Elliptic curves over $\mathbb{F}_p$ and determinants of Legendre matrices
Hai-Liang Wu
TL;DR
This work investigates determinants with Legendre-symbol entries and their deep ties to character sums and elliptic curves over finite fields. By combining eigenvalue decompositions, Zolotarev's lemma, and supersingular-elliptic-curve criteria, it confirms Sun's conjectures and derives precise evaluations for a broad family of determinants, including $(c,d)_p$, $[c,d]_p$, $W_p$, and $Y_p$, as well as the two-variable determinant $T_p$. The paper also connects these determinants to central combinatorial identities (via Grinberg–Sun–Zhao) and to arithmetic invariants such as $a_p(c)$, yielding infinite families of primes with prescribed determinant behavior. Collectively, the results illuminate the interplay between quadratic characters, higher-degree residue structures, and the arithmetic of elliptic curves, with implications for character sums and finite-field determinants.
Abstract
Determinants with Legendre symbol entries have close relations with character sums and elliptic curves over finite fields.

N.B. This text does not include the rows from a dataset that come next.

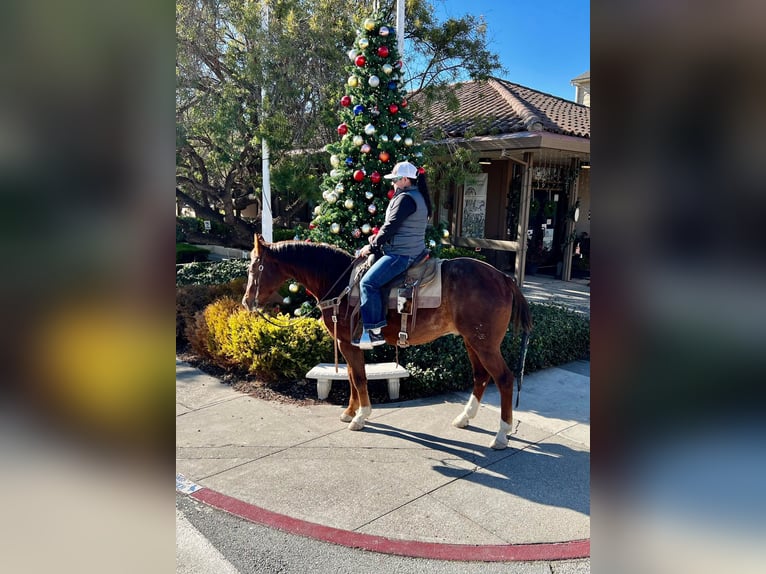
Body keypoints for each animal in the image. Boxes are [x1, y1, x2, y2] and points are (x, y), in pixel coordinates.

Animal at [243, 236, 532, 452]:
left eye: (255, 268)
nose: (247, 302)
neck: (339, 281)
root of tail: (505, 279)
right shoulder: (348, 344)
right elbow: (351, 376)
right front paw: (350, 411)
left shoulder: (348, 343)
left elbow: (359, 378)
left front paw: (361, 416)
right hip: (471, 341)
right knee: (481, 375)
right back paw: (465, 418)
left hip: (484, 344)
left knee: (504, 378)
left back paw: (502, 434)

In recent years, Sun, Krachun and his cooperators studied this topic. In this paper, we confirm some conjectures posed by Sun and investigate some related topics. For instance, given any integers $c,d$ with $d\ne0$ and $c^2-4d\ne0$, we show that there are infinitely many odd primes $p$ such that $$\det\bigg[\left(\frac{i^2+cij+dj^2}{p}\right)\bigg]_{0\le i,j\le p-1}=0,$$ where $(\frac{\cdot}{p})$ is the Legendre symbol. This confirms a conjecture of Sun.